The same risk applies today with UPFs. A sweeping message to “avoid UPFs” may inadvertently discourage foods that are convenient, affordable, and nutritionally adequate, at a time when the global population is already micronutrient-deficient, while doing little to reduce intake of truly nutrient-poor options. Worse, it shifts focus from systemic solutions — like improving food environments and access — to individual blame. Simplicity helps people act, but oversimplification distorts the evidence and widens inequities. The goal isn’t to make nutrition messages more complicated; it’s to make them more accurate, compassionate, and context-aware.

The level of food processing is just one piece of the puzzle. It should be considered one variable among many: potentially helpful in comparing like foods against like, but not as a stand-alone determinant of health. When it’s treated as an absolute, we lose sight of what really shapes health: dietary quality, diversity, and the socioeconomic factors that govern access, affordability, and agency.


Where to from here?

Despite all the noise, we do have an excellent idea of what foods support health, and these remain strikingly consistent. Across decades of research and populations, the strongest predictors of health are patterns, not processing levels.

As a population, most people need to eat:

⬆️ More fruits and vegetables.
⬆️ More legumes, beans, and pulses.
⬆️ More wholegrains.
⬆️ More nuts.

And of course, balanced portions of lean meats, oily fish, eggs, and dairy (or fortified alternatives) to round it all out.

These foods don’t have to be “perfectly unprocessed”; they need to form the backbone of a diet that’s nutrient-dense, diverse, and achievable. The goal isn’t purity, it’s practicality. When it comes to health outcomes, food processing levels may well play a role, but they need to be considered alongside nutritional quality, context, and consumption frequency as part of the bigger picture.
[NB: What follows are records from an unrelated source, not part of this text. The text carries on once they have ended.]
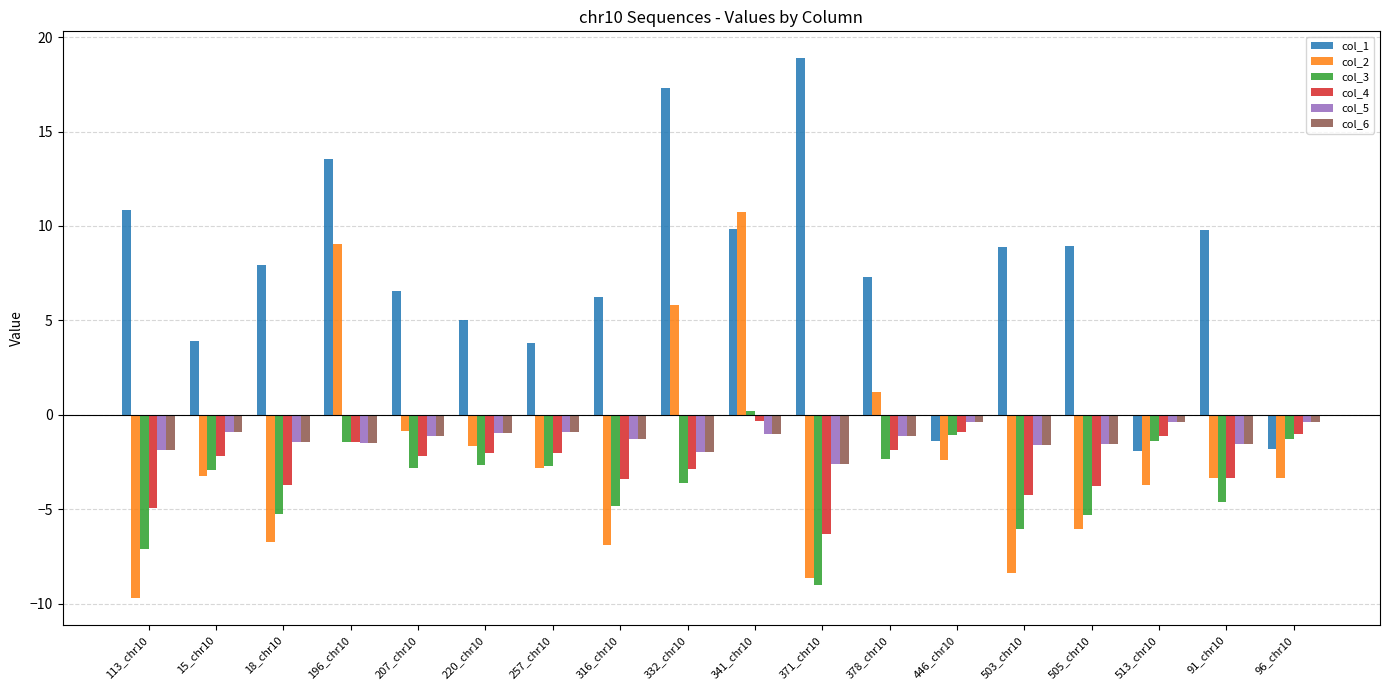

What is the label of the 7th bar from the right?

378_chr10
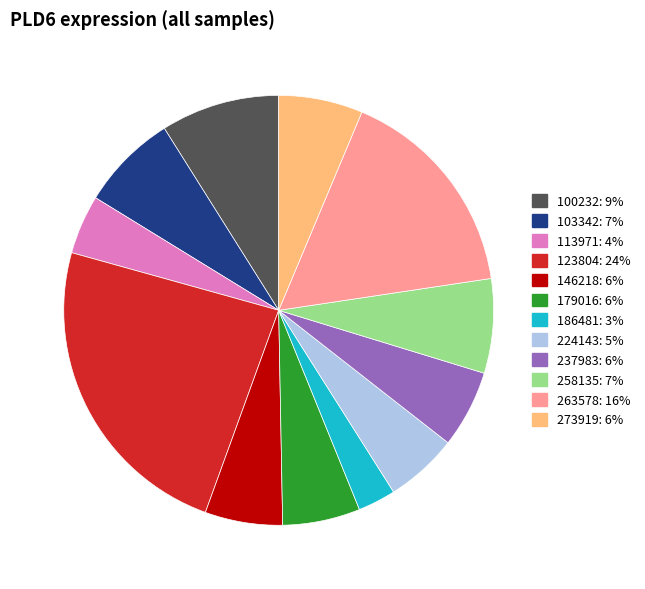

Does 237983 represent more than half of the total?

No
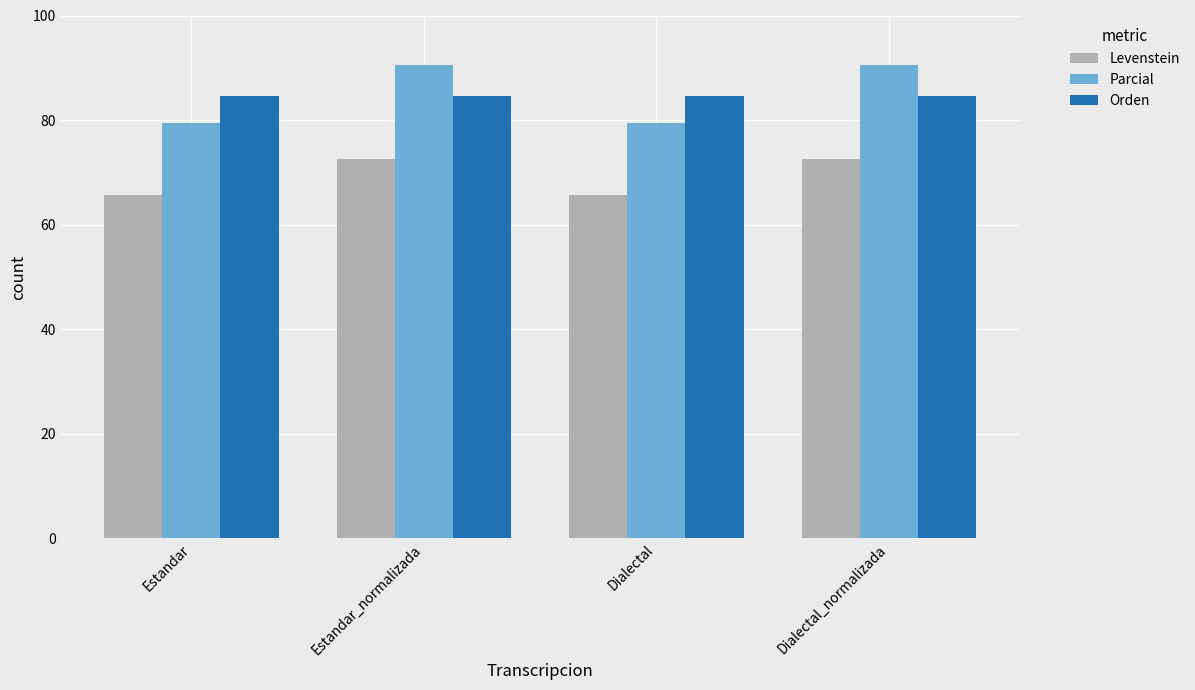

What is the label of the 1st bar from the right?

Dialectal_normalizada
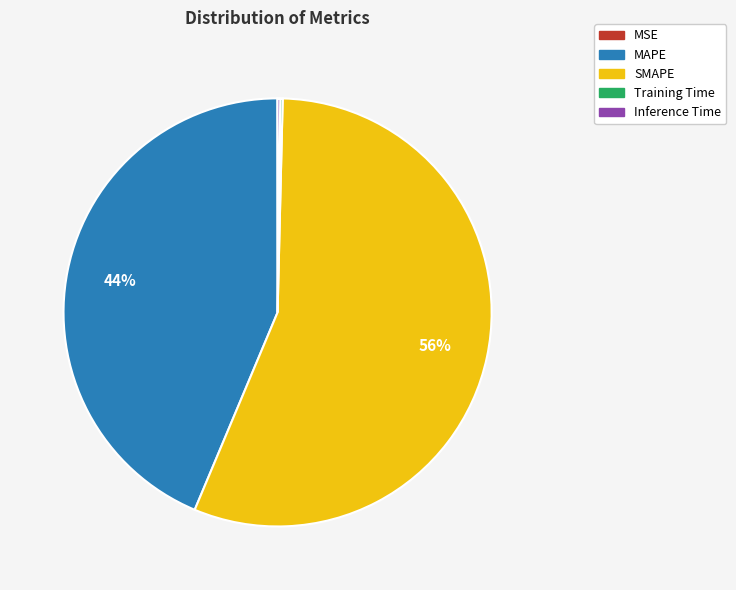

Between MAPE and SMAPE, which is larger?

SMAPE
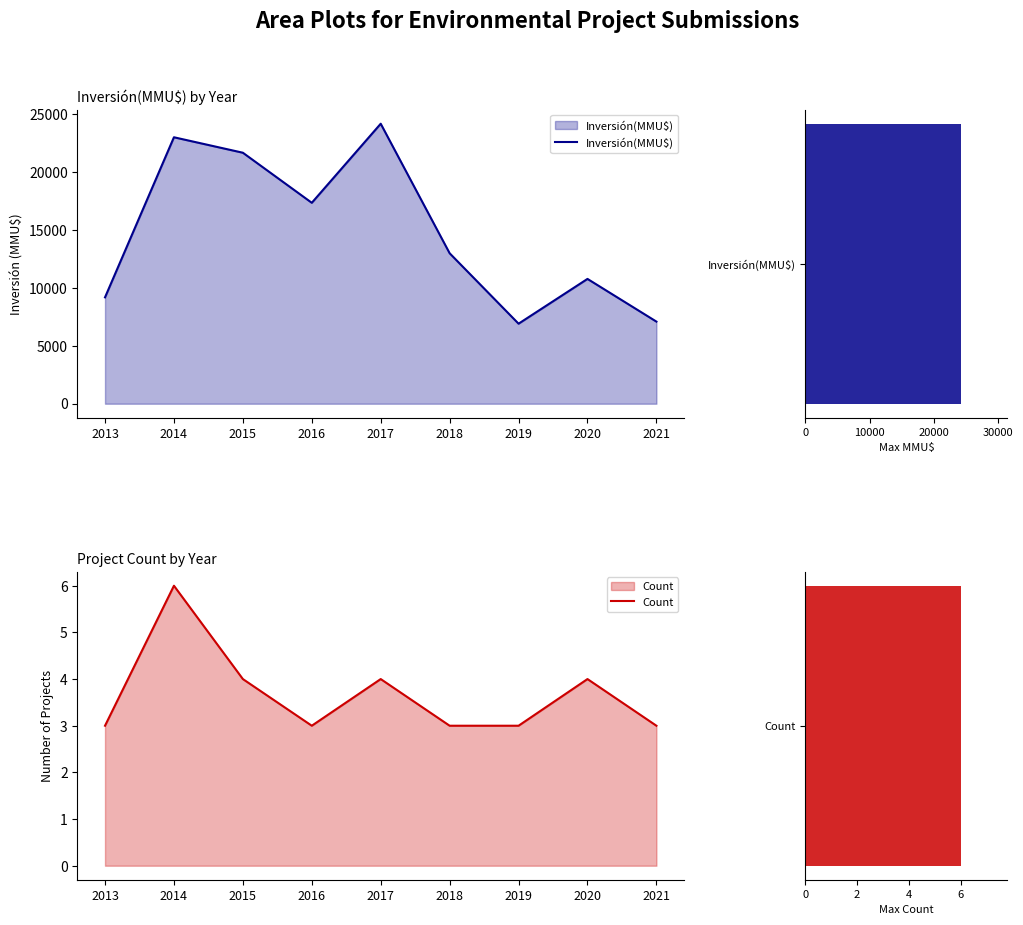

At 2017, list the series in order from smallest to largest.

Count, Inversión(MMU$)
For researchers, the task ahead is refinement: more precise definitions, more evidence from clinical interventions to explore and expand our understanding into causal pathways, and a sharper focus on mechanisms that separate nutrient-poor from nutrient-appropriate processing. Any potential impacts of food processing on health outcomes also need to be weighed against the benefits it can bring to population health through improvements in food accessibility, shelf-life, and food safety.

For communicators and clinicians, it’s about embracing nuance and translating the evidence without slipping into moralism or absolutism. The goal should be to focus on what builds better diets, and not just what breaks them down. That’s not a headline-grabber, and that’s part of the challenge: we need journalists and communicators who stay true to the science and don't chase clickbait.

And for consumers, the focus should stay on dietary patterns — how the whole diet looks across a day, a week, a month and over time. Not the processing level of any single food or beverage.


The FOODiQ Takeaway

The question we need to be focused on isn’t “Are ultra-processed foods good or bad for us?”, it’s “How can we make healthy, sustainable diets accessible and realistic for everyone?”.

That shift in focus matters: it moves the conversation from blame to balance, and from individual choices to the systems that shape them.

Food and nutrition scientists should keep asking hard questions about the entire food environment — for UFPs, this will mean refining definitions, strengthening evidence around causal pathways, and teasing out where processing helps, where it harms, and how innovation can bridge the gap between the two.

Public health should keep its focus on equity.

And nutrition communicators, dietitians, and nutritionists should keep doing what they do best: interpreting the evidence and helping people make informed, practical choices that support their health in ways that genuinely fit into their lives.